I've just scanned with AVG and it's found a corrupt exe file (shown as a warning-potentially dangerous) but it won't let me remove it because AVG says it's too big. Also i'm not sure if i should remove it as its in a 'system volume information' folder and in a 'restore' sub folder. What should i do 
thanks


----------



## guiblum (May 26, 2006)

System Volume Information is the file where the system restore data is held.

The usual thing to do is to flush out and get rid of all your existing system restore points and start again.

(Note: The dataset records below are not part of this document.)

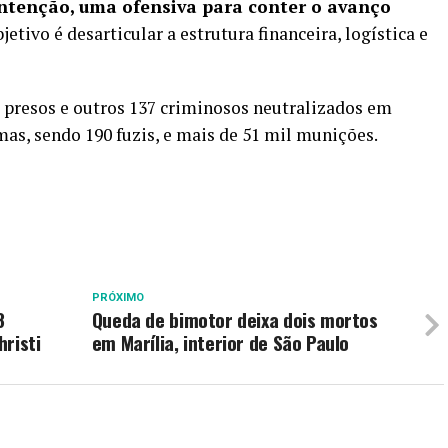
ntenção, uma ofensiva para conter o avanço
bjetivo é desarticular a estrutura financeira, logística e
 presos e outros 137 criminosos neutralizados em
as, sendo 190 fuzis, e mais de 51 mil munições.
PRÓXIMO
8
Queda de bimotor deixa dois mortos
risti
em Marília, interior de São Paulo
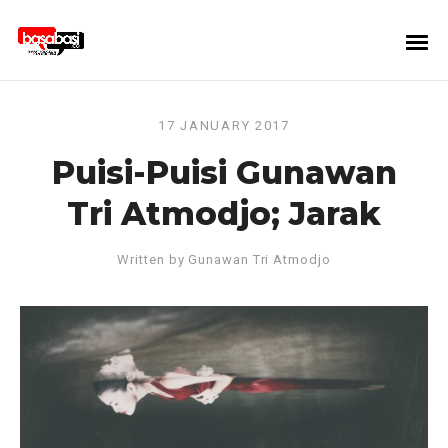
17 JANUARY 2017
Puisi-Puisi Gunawan
Tri Atmodjo; Jarak
Written by
Gunawan Tri Atmodjo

To do this, disable system restore, reboot and then re-enable.


----------



## Wand3r3r (Sep 17, 2010)

I would also suggest the running of chkdsk /f on the drive to check for file corruption


----------



## kaloochi (Apr 19, 2007)

Do i flush out the old restore points> restart and THEN run chkdsk/f in that order?
I don;'t know how to use chkdsk so i need some help please.
Thanks


----------



## guiblum (May 26, 2006)

Flush the restore points, reboot and reenable system restore.
Then do another scan with your AV prog.
If all is then clear, you may not require a checkdsk....but if you want to do a check, do it after the above.
As to how to do checkdsk, what is you OS ?


----------



## Wand3r3r (Sep 17, 2010)

You go to a cmd prompt
you type chkdsk /f and answer yes to the question.
exit and restart your pc so it runs.

I would run chkdsk before you do anything. You don't want to be deleting files with a corrupt file system. That digs you deeper in the hole. If it comes back clean you know this is not part of the issue.


----------